Yatrik Vin, Group CFO of The National Stock Exchange gave an insightful talk about how partnering with Red Hat and shifting to reliable and robust open source systems helped the exchange to ramp up to the scale of a billion transactions a day, all executed with complete security, reliability and data integrity. He emphasized the fact that going opensource with a partner like Red Hat meant that their innovation and disruption was implemented as and when they needed with stability and scale. If a real-time and mission critical service like the NSE can rely on opensource, the future is indeed opensource.

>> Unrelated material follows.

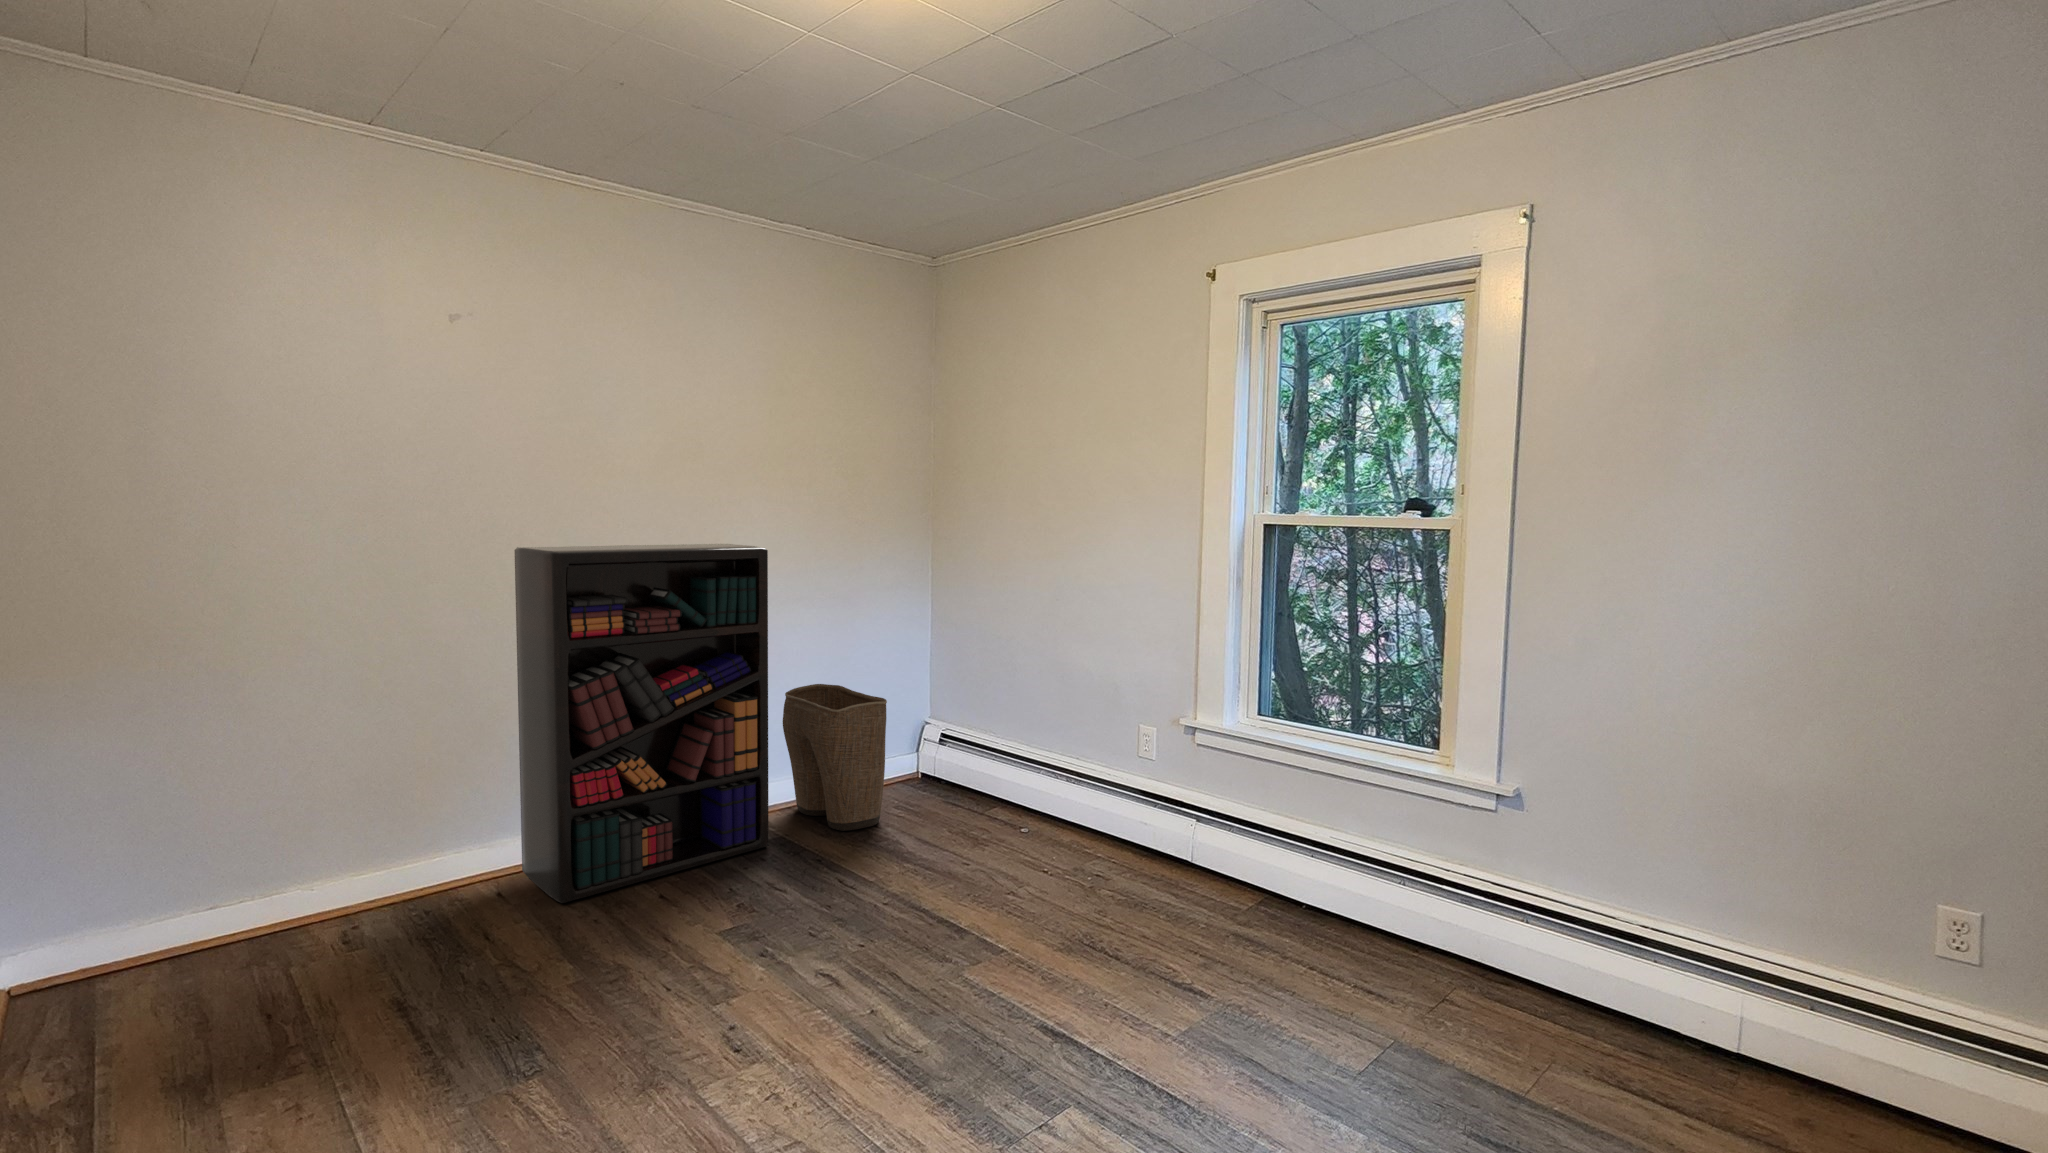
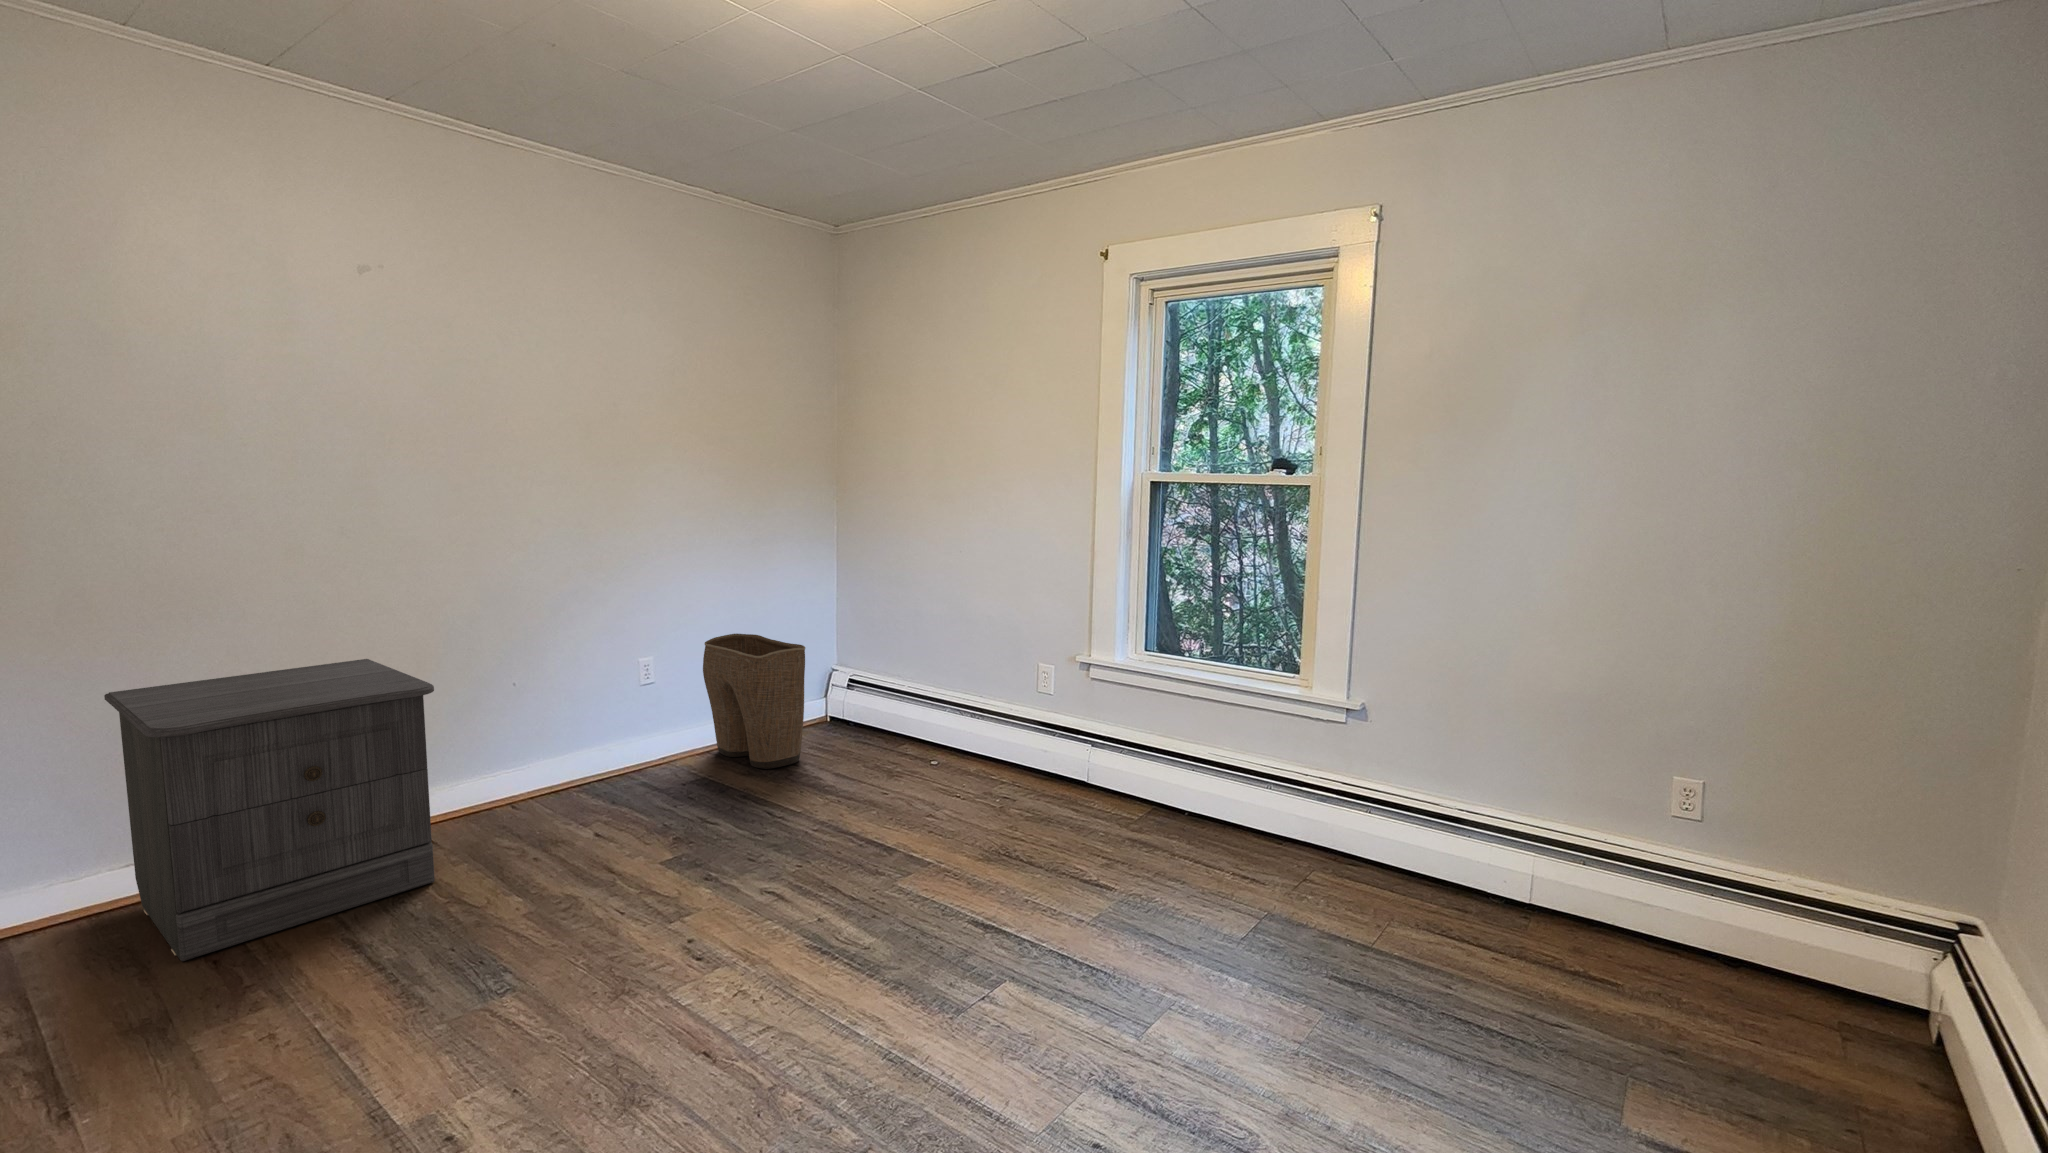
bookshelf: present [515,544,769,903] -> none [434,500,696,845]
nightstand: none [197,705,497,1013] -> present [104,659,435,961]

For me, the most interesting session of the day was by Vishal Ghariwala, Brendan Paget and Kingsley Wood from Red Hat who created a fictional pharma company that was running on legacy on-premise solutions. The company then went on to acquire a smaller firm and move to opensource using the entire Red Hat Suite of enterprise opensource solutions. The key aspects that came out were
- Ease of Migration
- Assimilation of diverse IT Infrastructure seamlessly using Red Hat Ansible
- Ability to map diverse database schema without writing any code
- Ability to bring in compliance and security with relative ease
- The real cost benefits of the move to Open Source
And the most interesting session in the breakout track was by Benjamin Henshall, Country Manager – India and South Asia & Director Sales, Financial Services, APAC Red Hat. He very succinctly and very interestingly explained Business Innovation and Automation. His mastery and expertise was very evident in the well attended and interactive session
At the end of the day, I came away with a lot of key insights. Here are the main ones
- Open Source is Robust
- Red Hat Enterprise Solutions are secure and can support any scale easily with fully reliable security and data integrity
- Red Hat effectively leverages internal innovation to supplement their knowledge base that helps clients
- The Open Source community in conjunction with Red Hat ensures forms a good innovation base to solve complex issues
- The future of enterprise innovation is firmly ensconced in the adoption of opensource solutions to scale
It was a good learning experience and I plan to follow up and explore Red Hat Products and solutions in depth.